Gavin Sherry <swm@linuxworld.com.au> writes:
> I wasn't interested in measuring the performance of yacc -- since I know
> it is bad. It was a basic test which wasn't even meant to be real
> world. It just seemed interesting that the numbers were three times slower
> than other databases I ran it on. Here is the script which generates the
> SQL:

> echo "create table abc(t text);"
> echo "begin;"
> c=0
> while [ $c -lt 100000 ]
> do
>         echo "insert into abc values('thread1');";
>         c=$[$c+1]
> done
> echo "commit;"

Of course the obvious way of getting rid of the parser overhead is not
to parse everytime --- viz, to use prepared statements.

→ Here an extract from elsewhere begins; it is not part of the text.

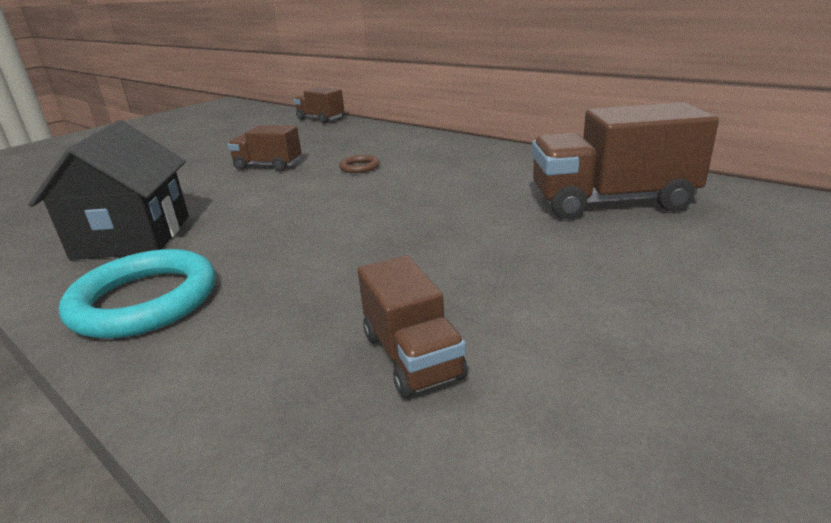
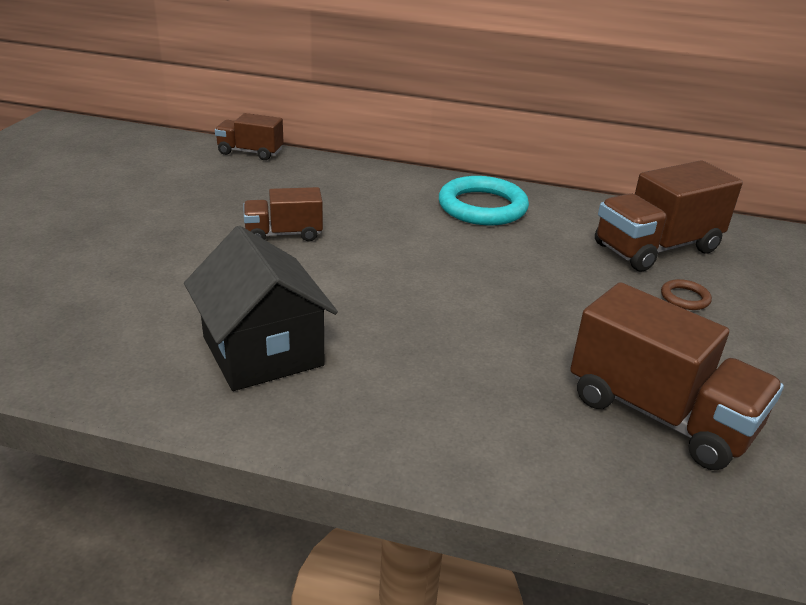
camera: 30 degrees left, 5 degrees up
turquoise ring [59,249,216,339] -> turquoise ring moved to [439,176,529,226]
brown ring [339,155,380,173] -> brown ring moved to [661,279,712,310]
brown truck [358,255,468,398] -> brown truck [570,282,784,470], size x1.75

I have just finished running some experiments that compared a series of
INSERTs issued via PQexec() versus preparing an INSERT command and then
issuing new-FE-protocol Bind and Execute commands against the prepared
statement.  With a test case like the above (one target column and a
prepared statement like "insert into abc values($1)"), I saw about a 30%
speedup.  (Or at least I did after fixing a couple of bottlenecks in the
backend's per-client-message loop.)

Of course, the amount of work needed to parse this INSERT command is
pretty trivial.  With just a slightly more complex test case:create table abc (f1 text, f2 int, f3 float8);
and a prepared statement likePREPARE mystmt(text,int,float8) AS insert into abc values($1,$2,$3)
there was a factor of two difference in the speed.

This leaves us with a bit of a problem, though, because there isn't any
libpq API that allows access to this speedup.  I put in a routine to
support Parse/Bind/Execute so that people could use out-of-line
parameters for safety reasons --- but there's no function to do
Bind/Execute against a pre-existing prepared statement.  (I had to make
a hacked version of libpq to do the above testing.)

I'm beginning to think that was a serious omission.  I'm tempted to fix
it, even though we're past feature freeze for 7.4.  Comments?